Court Opinion

ID: 4930193
Source: CourtListenerOpinion
Date Created: 2021-09-24 01:06:26.36915+00
Date Added: 2024-06-11T08:14:26.686359
License: Public Domain

Tenney, C. J.
-This action is for the recovery of damages, arising to the plaintiff, by reason of a fraud alleged to have been practiced by the defendant, in procuring title to lands, in the town of Oldtown, from her at a price below the actual value.
In her writ, the plaintiff alleges an authority in the defendant from her, to make sale of the lands, as her agent, she living at the time in Boston; and she proved that he received her deed of the lands, with covenants of warranty, for the consideration of the sum of §350, and in two weeks after conveyed the same with like covenants, to one, (who had, prior to the deed from the plaintiff, been in negotiation for the pur*58chase,) for the consideration of the sum of $625. The case finds, that it did not appear, that the title to the lands had been called in question.

*PROBLEM DETAILS*. Rewrite the court opinion from "In her writ, the" up to and including "called in question.", replacing "Boston" with "Bangor". The lines after this point are separate material with no connection to the court opinion.

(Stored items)
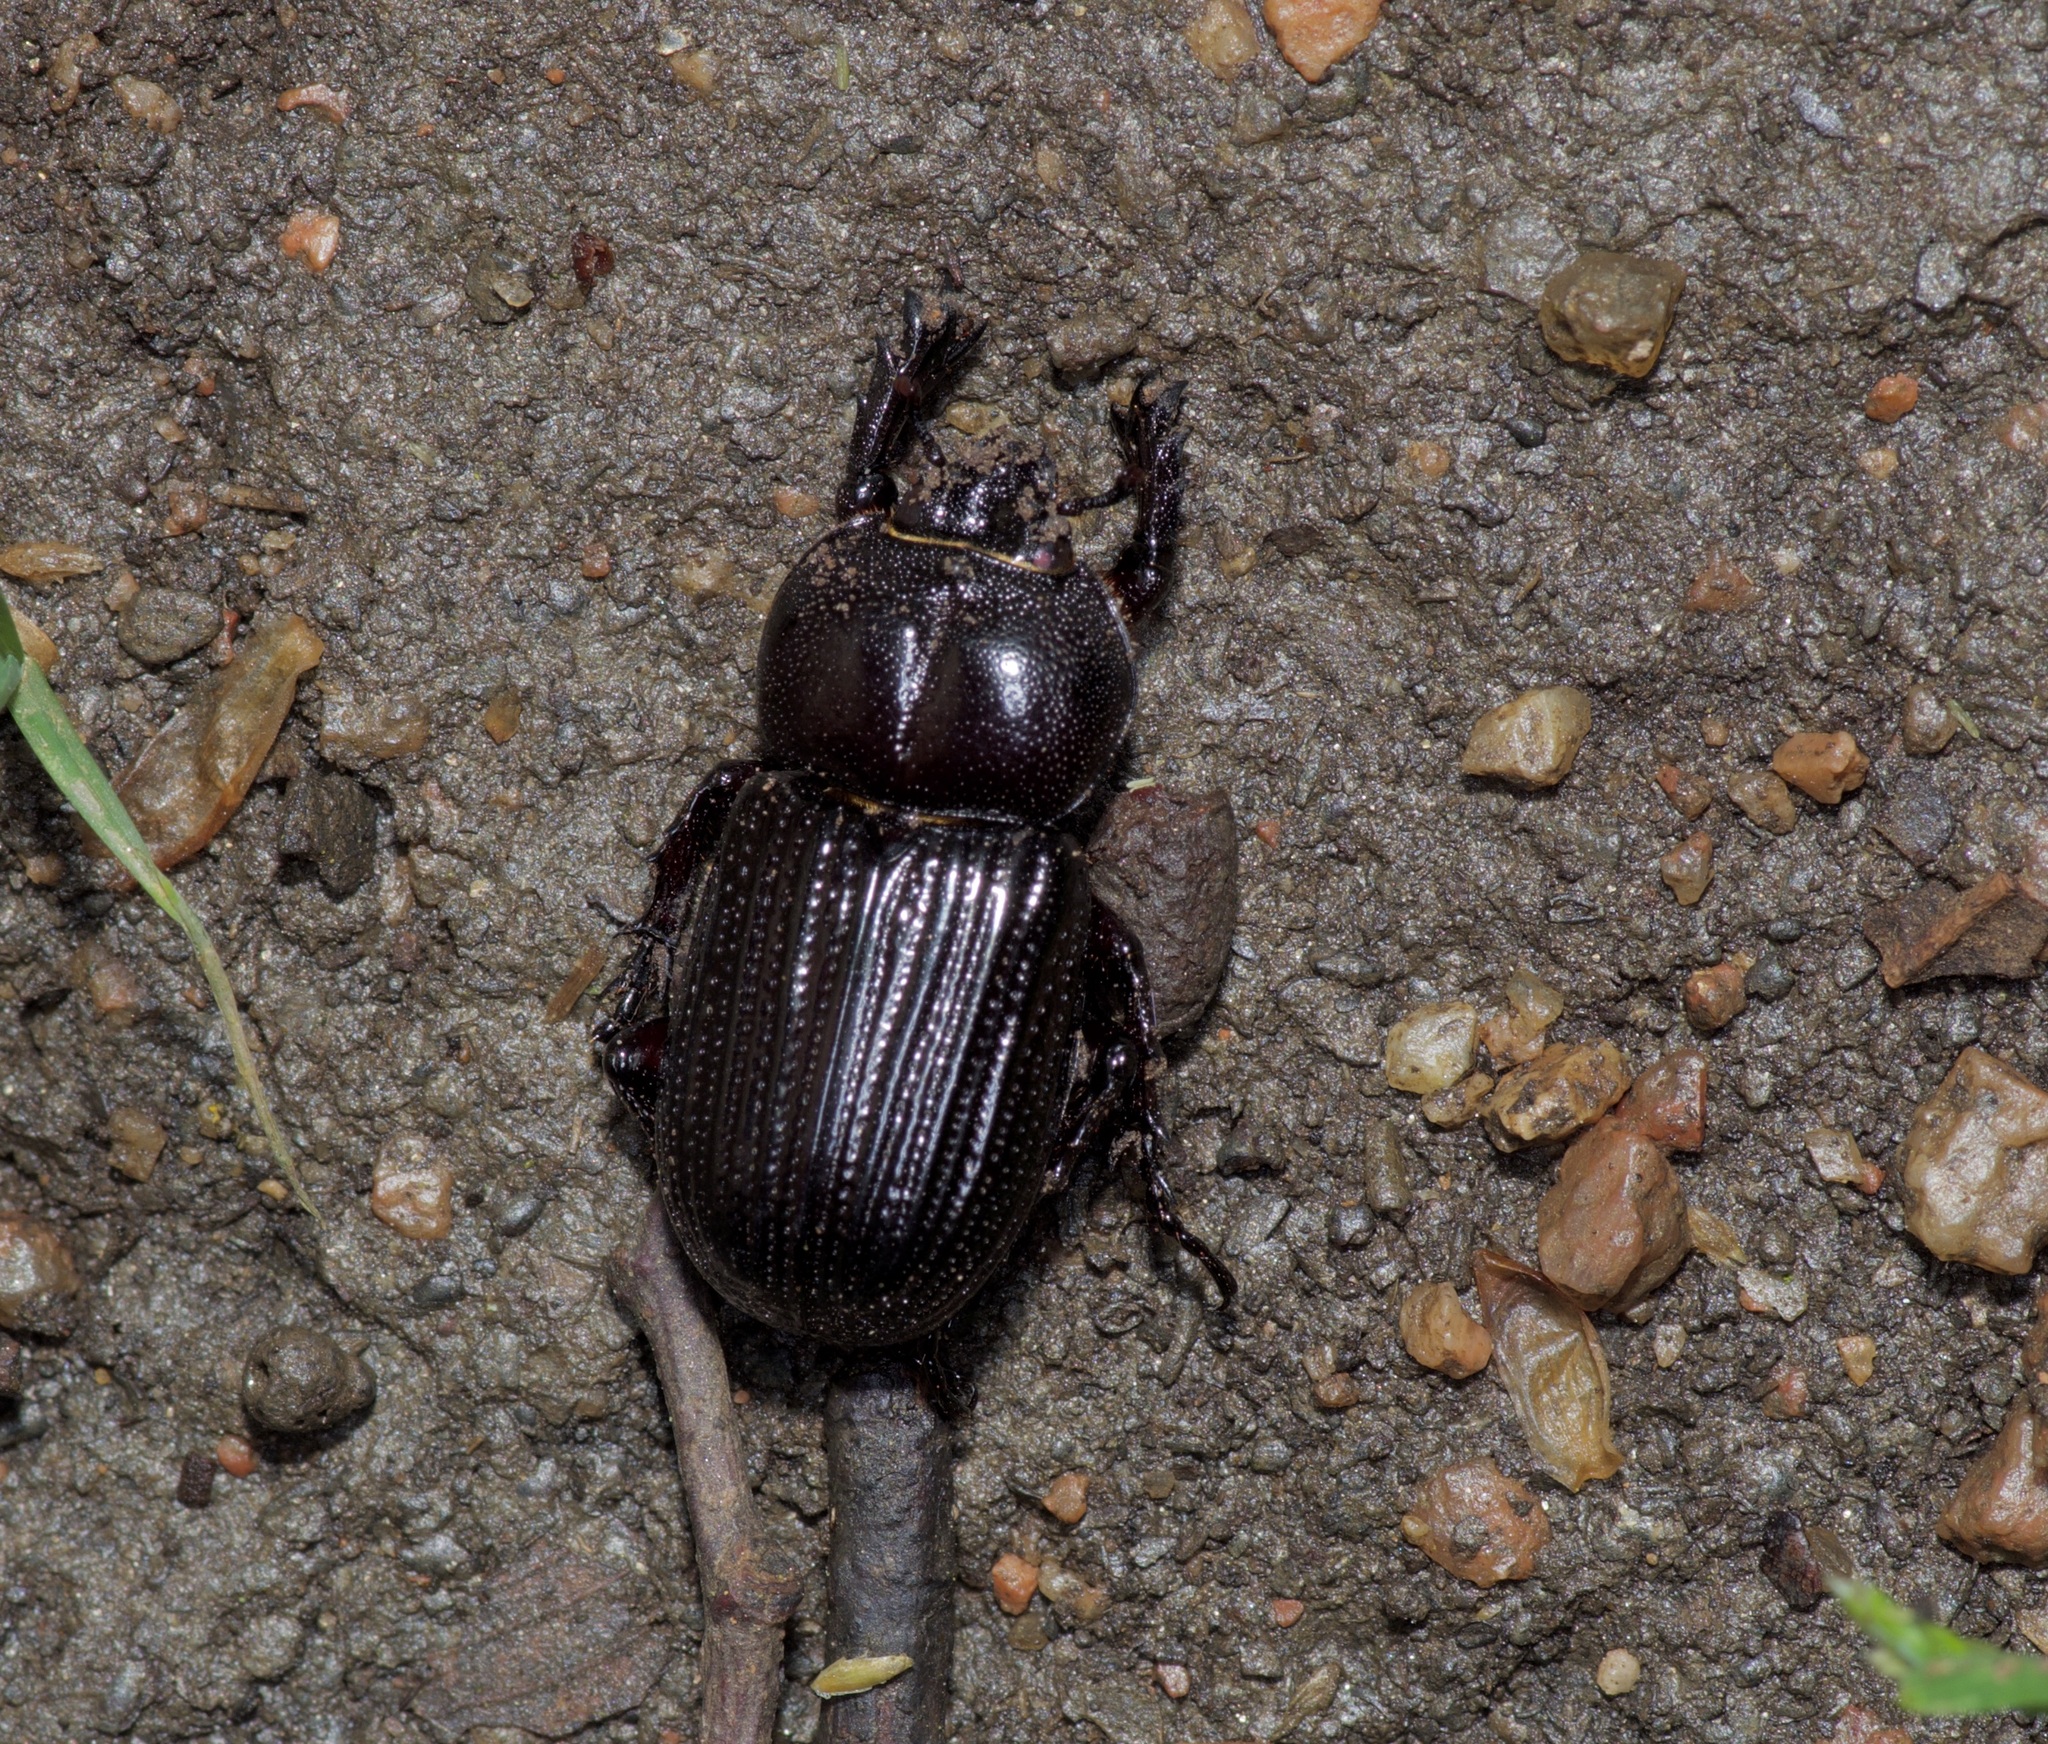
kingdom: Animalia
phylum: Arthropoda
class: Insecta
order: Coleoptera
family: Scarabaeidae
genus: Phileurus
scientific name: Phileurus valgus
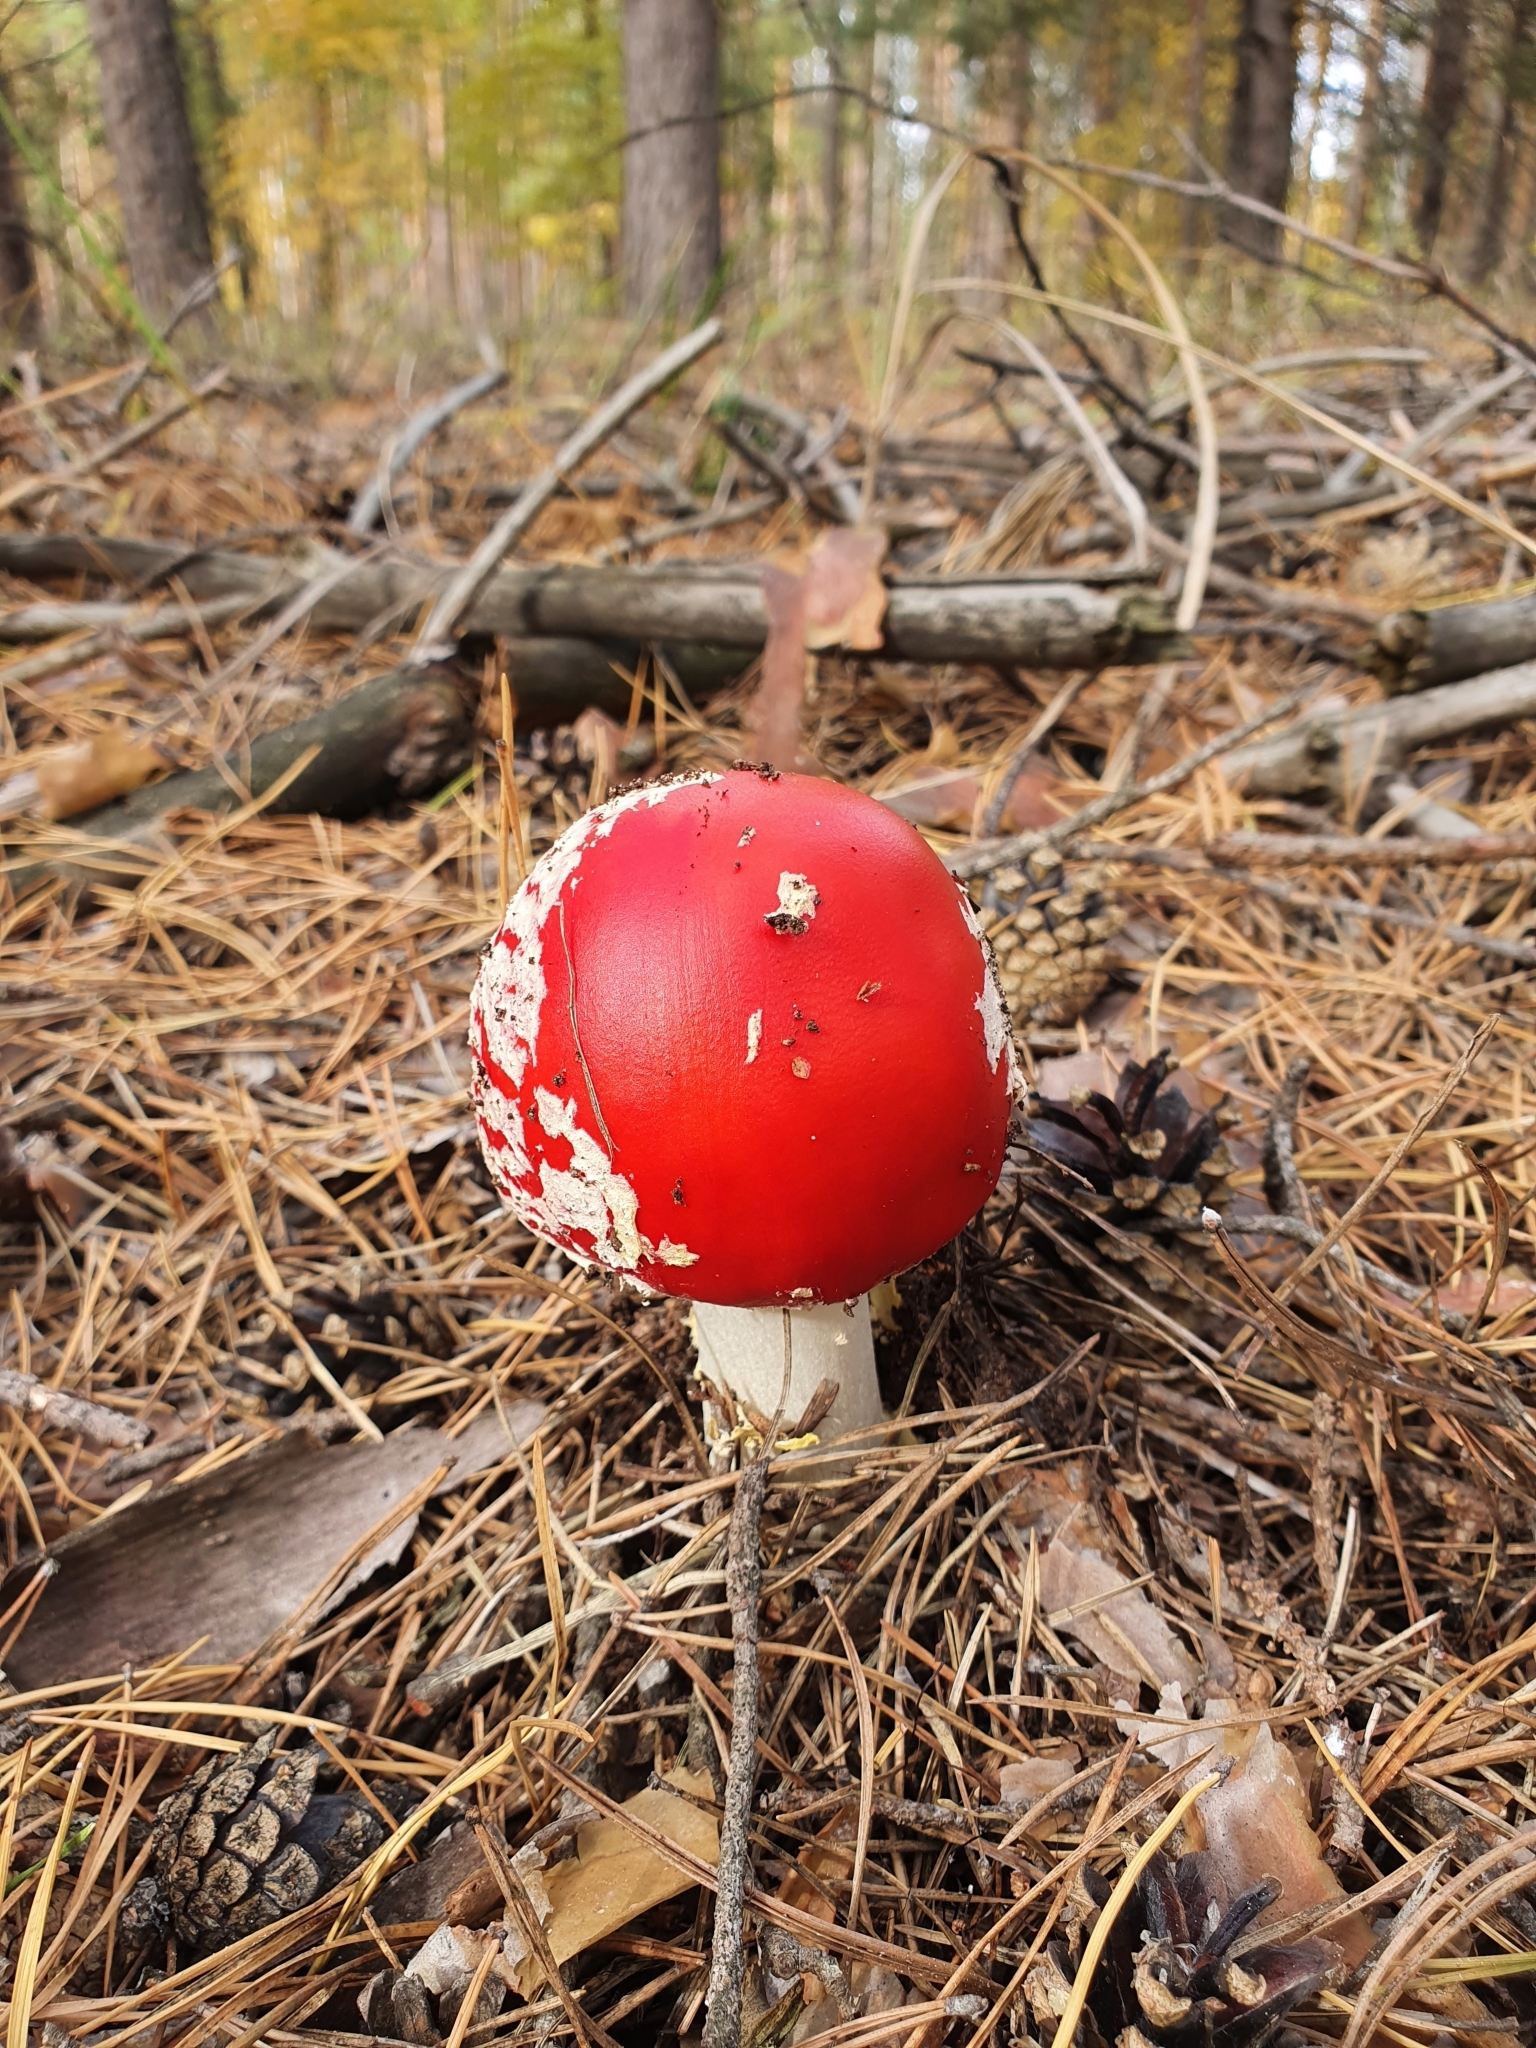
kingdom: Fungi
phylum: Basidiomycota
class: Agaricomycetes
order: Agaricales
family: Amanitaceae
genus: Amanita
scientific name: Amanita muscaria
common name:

*ANSWER BOX*.
In her writ, the plaintiff alleges an authority in the defendant from her, to make sale of the lands, as her agent, she living at the time in Bangor; and she proved that he received her deed of the lands, with covenants of warranty, for the consideration of the sum of §350, and in two weeks after conveyed the same with like covenants, to one, (who had, prior to the deed from the plaintiff, been in negotiation for the pur*58chase,) for the consideration of the sum of $625. The case finds, that it did not appear, that the title to the lands had been called in question.